Data in this exercise: Begin

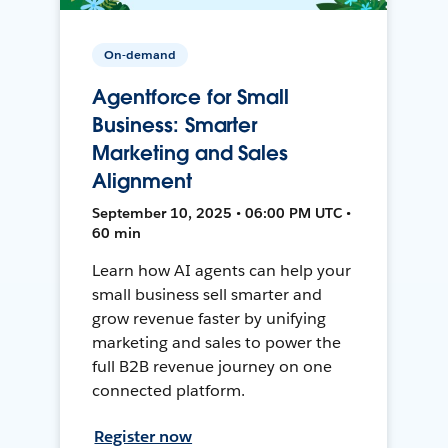
On-demand
Agentforce for Small
Business: Smarter
Marketing and Sales
Alignment
September 10, 2025 • 06:00 PM UTC •
60 min
Learn how AI agents can help your
small business sell smarter and
grow revenue faster by unifying
marketing and sales to power the
full B2B revenue journey on one
connected platform.
Register now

Data in this exercise: End

**Problem description**
Extract each line in the data above that contains the word "revenue". Count only matches with the same letter case.

**Exercise solution**
grow revenue faster by unifying
full B2B revenue journey on one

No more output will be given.